The Net is a giant zero

Great post by Doc Searls on why the mainstream media should open up their walled gardens:

The Net is a giant zero. It puts everybody zero distance from everybody and everything else. And it supports publishing and broadcasting at costs that round to zero as well.

It is essential for the mainstream media to understand that the larger information ecosystem is one that grows wild on the Net and supports everybody who wants to inform anybody else. It no longer grows inside the mainstream media’s walled gardens. Those gardens will continue to thrive only to the degree that they do two things: 1) open up; and 2) live symbiotically with individuals outside who want to work together for common purposes.

Framing is a huge issue here. We have readers and viewers, not just “audiences” and “consumers”. We write articles and essays and posts, not just “generate content”. “User-generated content”, or UGC, is an ugly, insulting and misleading label.

“Content” is inert. It isn’t alive. It doesn’t grow, or catch fire, or go viral. Ideas and insights do that. Interesting facts do that. “Audiences” are passive. They sit still, clap and leave. That might be what happened with newspapers and radio and TV in the old MSM-controlled world, but it’s not what happens on The Giant Zero. It’s not what happens with blogging, or with citizen journalism. Here it’s all about contribution, participation. It involves conversation, but it goes beyond that into relationship – with readers, with viewers, with the larger ecosystem by which we all inform each other.

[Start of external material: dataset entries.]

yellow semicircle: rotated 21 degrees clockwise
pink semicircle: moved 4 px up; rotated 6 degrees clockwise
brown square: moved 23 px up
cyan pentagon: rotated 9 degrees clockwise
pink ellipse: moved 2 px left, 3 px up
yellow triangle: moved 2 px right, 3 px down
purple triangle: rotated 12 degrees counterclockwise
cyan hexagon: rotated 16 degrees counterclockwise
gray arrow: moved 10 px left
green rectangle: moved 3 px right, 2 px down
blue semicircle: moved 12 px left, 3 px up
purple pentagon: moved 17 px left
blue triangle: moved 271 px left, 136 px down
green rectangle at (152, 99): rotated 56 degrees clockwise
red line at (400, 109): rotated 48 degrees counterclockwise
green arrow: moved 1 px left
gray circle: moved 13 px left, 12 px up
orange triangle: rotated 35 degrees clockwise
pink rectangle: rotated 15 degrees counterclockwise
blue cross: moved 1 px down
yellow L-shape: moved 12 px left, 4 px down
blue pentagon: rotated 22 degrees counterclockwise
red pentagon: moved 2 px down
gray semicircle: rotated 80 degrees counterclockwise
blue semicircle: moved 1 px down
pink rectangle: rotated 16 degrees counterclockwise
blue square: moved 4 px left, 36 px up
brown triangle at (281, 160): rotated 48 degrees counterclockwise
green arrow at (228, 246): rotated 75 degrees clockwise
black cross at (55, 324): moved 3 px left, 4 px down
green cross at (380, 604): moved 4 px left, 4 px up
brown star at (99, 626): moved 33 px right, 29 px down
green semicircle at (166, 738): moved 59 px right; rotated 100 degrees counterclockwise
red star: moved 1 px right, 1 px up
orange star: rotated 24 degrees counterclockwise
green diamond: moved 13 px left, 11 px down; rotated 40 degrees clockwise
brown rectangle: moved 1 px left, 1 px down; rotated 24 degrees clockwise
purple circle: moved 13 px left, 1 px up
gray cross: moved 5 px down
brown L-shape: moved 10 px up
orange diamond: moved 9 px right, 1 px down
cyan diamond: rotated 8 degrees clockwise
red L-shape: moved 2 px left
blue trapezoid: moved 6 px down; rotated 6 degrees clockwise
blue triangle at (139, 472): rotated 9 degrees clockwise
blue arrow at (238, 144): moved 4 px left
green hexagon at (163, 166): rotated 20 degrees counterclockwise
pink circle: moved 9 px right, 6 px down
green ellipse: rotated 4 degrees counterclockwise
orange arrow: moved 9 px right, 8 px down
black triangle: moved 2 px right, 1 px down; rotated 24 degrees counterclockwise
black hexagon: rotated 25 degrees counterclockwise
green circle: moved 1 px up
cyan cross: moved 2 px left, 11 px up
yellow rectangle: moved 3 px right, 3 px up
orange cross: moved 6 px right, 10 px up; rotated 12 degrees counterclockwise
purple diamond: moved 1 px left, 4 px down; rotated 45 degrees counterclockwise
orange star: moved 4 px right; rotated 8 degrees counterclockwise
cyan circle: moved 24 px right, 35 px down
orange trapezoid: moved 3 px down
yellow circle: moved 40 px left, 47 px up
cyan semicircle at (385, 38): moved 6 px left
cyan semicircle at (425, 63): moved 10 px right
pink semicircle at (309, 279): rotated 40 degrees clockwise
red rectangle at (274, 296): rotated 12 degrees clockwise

… Established media institutions have enormous advantages. But they can’t use them if they continue to live in denial of the nature of their new world – and of the interests, talents and natural independence of the other inhabitants there.

Although Doc refers principally to the mainstream news media, his comments are applicable to publishers across the board. As the net develops, it is increasingly difficult for publishers to assert their proprietary rights and charge for content using old subscription models. They must open up more content and develop alternative models for leveraging its value. As an example in UK law publishing, witness the climb-down by the DCA in opening up the Statute Law Database.

Publishers must not simply add Web 2.0 widgets to their existing services. They must embrace “citizen journalists” and acknowledge the contributions made rather than seek to exploit them. On this Doc quotes Dan Kennedy:

Corporate media executives who genuinely want to use citizen-media tools to build community and experiment with new business models will be rewarded for their efforts.

But those who think they can profit by suckering amateurs into giving away their content will soon discover that what they’ve created is a host of new competitors.